--- ASSIGNMENT ---
From the records below, please repeat exactly the line that has "Você quer ser", the line that has "publicação de artigos", and every line between them, and nothing else.
[[ RECORDS FOR THIS EXERCISE open ]]
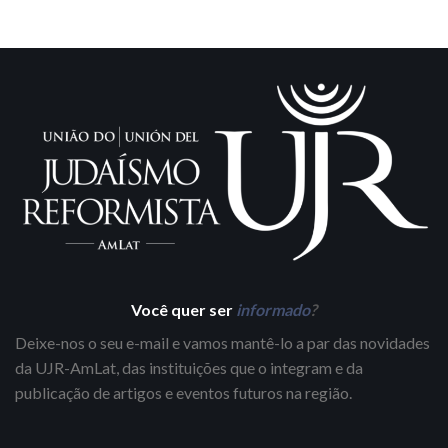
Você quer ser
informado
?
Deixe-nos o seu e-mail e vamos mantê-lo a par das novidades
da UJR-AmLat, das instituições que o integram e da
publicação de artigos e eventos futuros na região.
[[ RECORDS FOR THIS EXERCISE closed ]]
[[ RECORDS FOR THIS EXERCISE open ]]
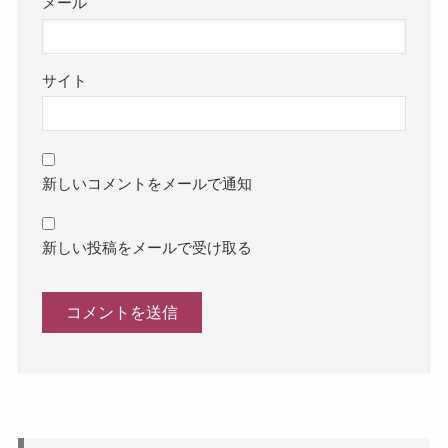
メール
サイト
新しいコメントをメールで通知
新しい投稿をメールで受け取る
[[ RECORDS FOR THIS EXERCISE closed ]]
[[ RECORDS FOR THIS EXERCISE open ]]
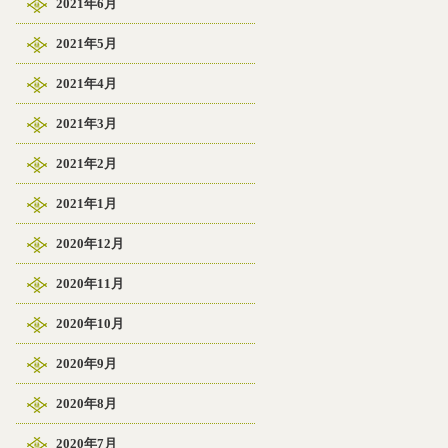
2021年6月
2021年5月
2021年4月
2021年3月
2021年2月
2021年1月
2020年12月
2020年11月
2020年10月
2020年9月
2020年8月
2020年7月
[[ RECORDS FOR THIS EXERCISE closed ]]
--- TASK SOLUTION ---
Você quer ser
informado
?
Deixe-nos o seu e-mail e vamos mantê-lo a par das novidades
da UJR-AmLat, das instituições que o integram e da
publicação de artigos e eventos futuros na região.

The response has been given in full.